- Transcribed by unknown author unknown author
- Edition: February 16, 1877 February 16, 1877
There was a meeting of the Local Authority of Cumberland held on last Saturday at Carlisle. Captain JAMES was in the chair. A large number of magistrates were present. The principal business was to consider a letter from the Privy Council stating that the plague was spreading in London, and urging on the Local Authorities the necessity of adopting precautionary measures to protect their districts from the plague, as it was feared that some cattle, which had been in contact with the diseased animals in the London district, had been moved into the country.

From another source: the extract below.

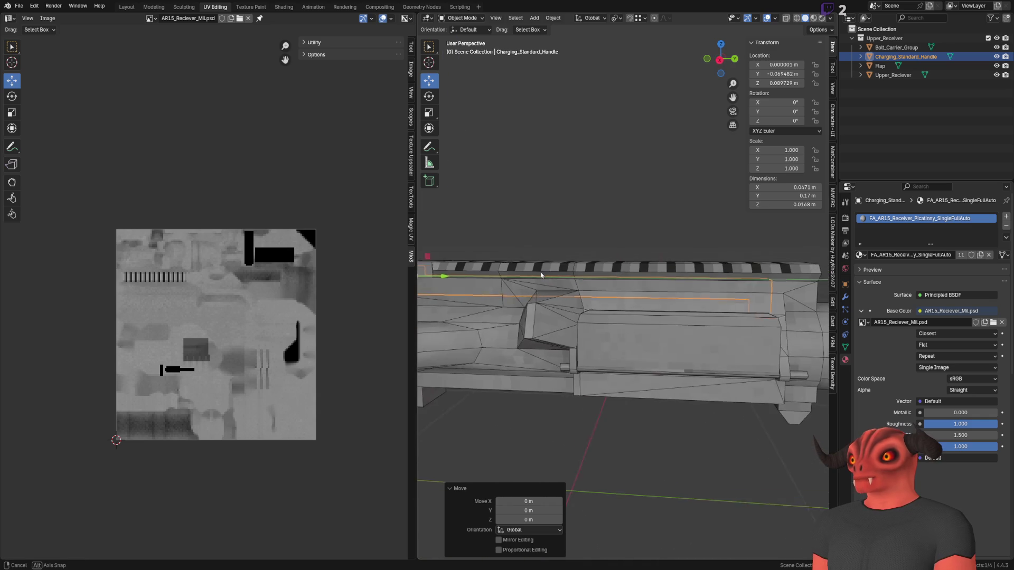
scroll(658, 301, "up", 5)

The subject was fully considered, and resolutions were passed authorising Mr. DUNNE to do what appears to be necessary to secure an efficient and rally trustworthy system of inspection, by the superintendents of police and qualified veterinaries, of the cattle and other animals exhibited at all the fairs, markets, and auction marts throughout the county, with a view to endeavour to guard against the introduction of the plague, and other contagious diseases. Also, in the event of any case of plague occurring, to have the diseased cattle immediately slaughtered, and to have all the animals which may be in contact with the diseased cattle at the fairs, or markets, or other places, seized, and detained till disposed of as directed by law and the orders of the Local Authority. If an outbreak should occur, an infected area of a radius of one mile round the diseased place will be declared, along the boundaries of which a cordon of police will be formed for the purpose of completely isolating the diseased place, and effectually cutting off all communication therewith, excepting under very careful supervision and strict disinfection.
It was by a similar system of inspection, isolation, and disinfection that three-fourths of Cumberland, and all the county of Westmorland, was saved from the ravages of the plague 11 years ago. Then there were two frontier lines formed at the northern and southern extremities of where the plague had extended to. One was from Alston to Allonby, the other from the Dent Mountains, near Kirkby Lonsdale, to Morecambe Bay. Large bodies of police and other men and mounted patrols were constantly on duty night and day for the purpose of stopping the movement of all cattle, and preventing such communication as would be likely to introduce the plague within the lines. Horses, conveyances, &c., which had to necessarily pass over the lines were washed with carbolic acid. Stringent regulations were carried out regarding dogs, cats, and other animals, which would be likely to carry the disease from one place to another, and the tramps were offered the choice of undergoing a fumigation and cleansing, or turning back into the districts they had come from, taking care at the same time to give them any relief they stood in need of. At the time the farmers co-operated most cheerfully with the magistrates, and rendered very material assistance. They might also, now when the county is almost free from those diseases, protect themselves to a great extent from the serious losses and troubles which result from the pests, for it is a fact beyond any dispute that the plague, pleuro-pneumonia, and foot-and-mouth disease have been brought into the county by the diseased cattle which have been bought at fairs and markets, and if the farmers and others who are intending to buy cattle would only take a little trouble to have them properly examined before buying the, they would save themselves from the risk of taking home diseased animals, and by that means introducing the plague, or the other diseases, among their own and their neighbours' healthy herds and flocks.